Tous les rideaux de la maison sont tirés. Dans le salon, Emilie Hue, vêtue d’une longue robe d’été et de tongs, humidifie avec un brumisateur le visage de sa fille de 4 ans. Dehors, la température a atteint les 38 degrés dans le village de Châtenoy, près d’Orléans. Une journée caniculaire. Ce lundi 12 août, le Loiret est placé en vigilance orange.
Il faut boire régulièrement de l’eau, martèlent les autorités. Mais, depuis cinq ans, la famille Hue ne consomme plus ce qui sort de son robinet. « Chaque jour, c’est la surprise », dit avec un rire nerveux Nicolas Hue, le conjoint d’Emilie, en ouvrant celui de l’évier de sa cuisine.
Ce jour-là, l’eau est claire. Mais, au moins une fois par mois, une boisson qui a « une couleur marron ou celle du pétrole » surgit de façon aléatoire dans le lavabo, la baignoire ou encore la machine à laver. « Ça tache le linge et l’électroménager, c’est difficile à nettoyer et en plus l’odeur est très désagréable, s’exaspère-t-il. Vous auriez envie de la boire ou de vous laver avec, vous ? »

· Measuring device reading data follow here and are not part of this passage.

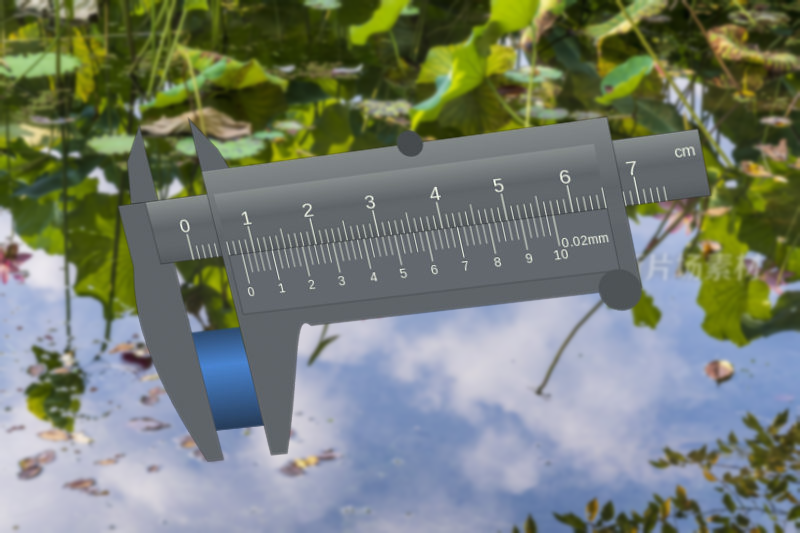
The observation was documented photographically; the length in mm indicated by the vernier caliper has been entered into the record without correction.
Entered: 8.0 mm
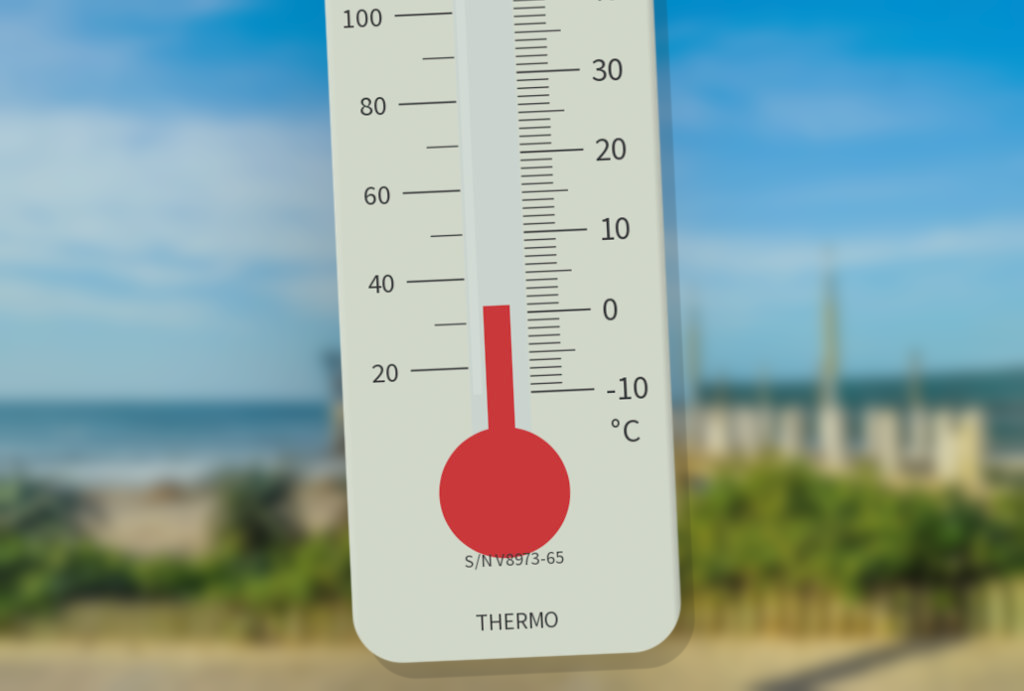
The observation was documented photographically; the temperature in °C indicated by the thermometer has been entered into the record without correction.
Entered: 1 °C
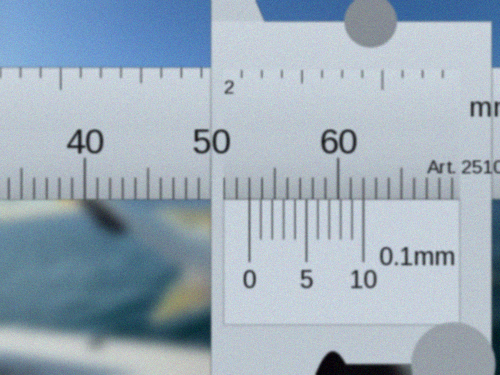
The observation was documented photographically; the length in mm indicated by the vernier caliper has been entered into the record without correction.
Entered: 53.0 mm
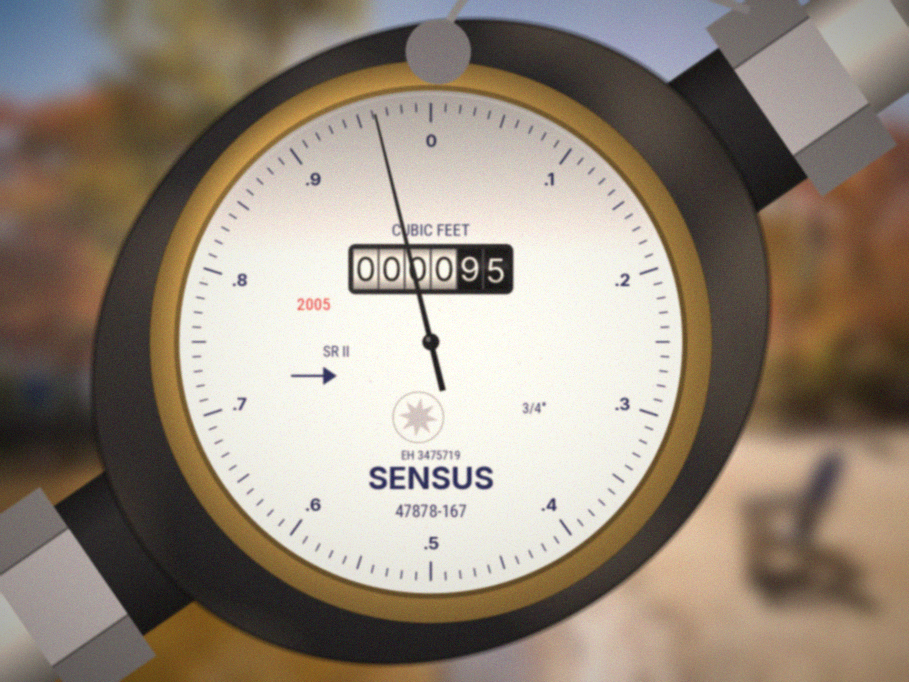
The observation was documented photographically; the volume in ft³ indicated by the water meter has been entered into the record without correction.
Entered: 94.96 ft³
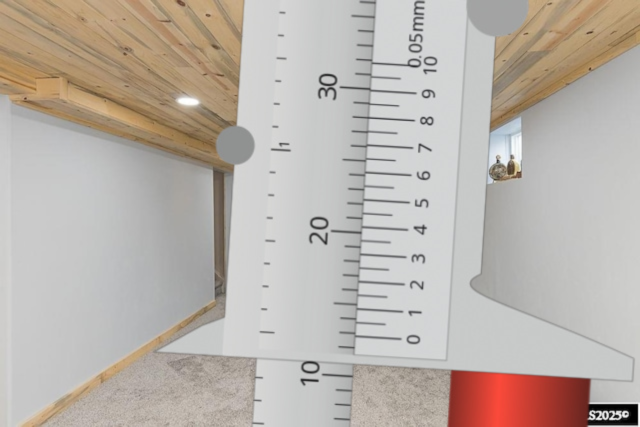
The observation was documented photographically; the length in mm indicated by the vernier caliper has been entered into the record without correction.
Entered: 12.8 mm
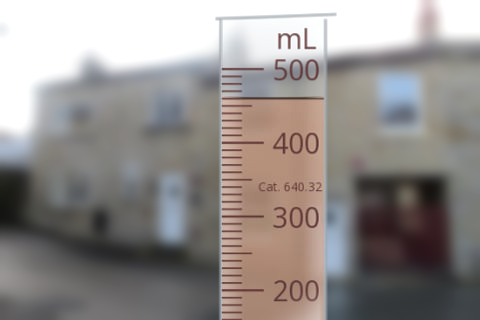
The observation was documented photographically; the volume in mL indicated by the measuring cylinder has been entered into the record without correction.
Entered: 460 mL
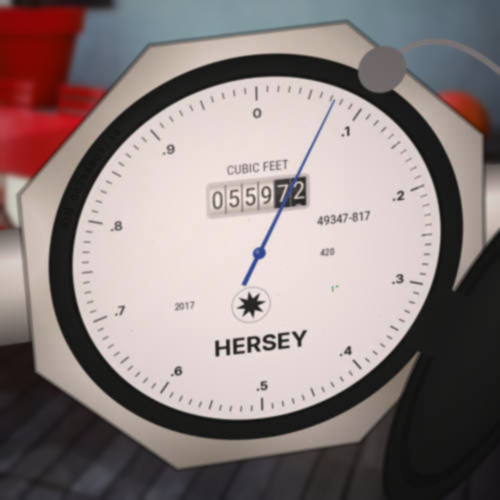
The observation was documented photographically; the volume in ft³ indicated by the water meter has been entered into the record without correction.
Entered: 55972.07 ft³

Depuis 2019, date de la fermeture de l’unité de traitement de Châtenoy et des communes voisines de Sury-aux-Bois et de Combreux, à cause d’un système de filtration défectueux, l’eau potable qui leur est distribuée est ponctuellement contaminée par de fortes concentrations de manganèse. Résultat, jusqu’à 1 921 microgrammes par litre de ce métal, naturellement présent dans certains sols, ont été mesurés par l’agence régionale de santé (ARS) Centre-Val de Loire, alors que la limite recommandée à ne pas dépasser en France est de 50 microgrammes par litre.
Au-delà de ce plafond, l’Agence nationale de sécurité sanitaire de l’alimentation, de l’environnement et du travail (Anses) prévient que les adultes, surtout les personnes âgées, peuvent développer des troubles neurologiques, comme le manganisme. Les femmes enceintes risquent de donner naissance à des bébés de faible poids. Chez les jeunes enfants de moins de 4 ans, en particulier les filles, l’Anses précise que la consommation d’eau chargée en manganèse peut entraîner « des déficits psychomoteurs et neuropsychologiques » et « un effet délétère sur le quotient intellectuel ».
Gaz cancérogène
A Châtenoy, au manganèse s’ajoute un second problème : une contamination au chlorure de vinyle monomère (CVM). « Un mal invisible », souligne Nicolas Hue, car ce gaz est incolore. Si le recours à ce produit chimique a considérablement diminué aujourd’hui, il était utilisé en grande quantité pour fabriquer des canalisations en PVC avant les années 1980. Or, de nombreux tuyaux du réseau d’eau de Châtenoy datent des années 1970. Plus les canalisations sont vieilles, plus le risque est important que du CVM s’échappe des tuyaux. Surtout si l’eau y stagne trop longtemps.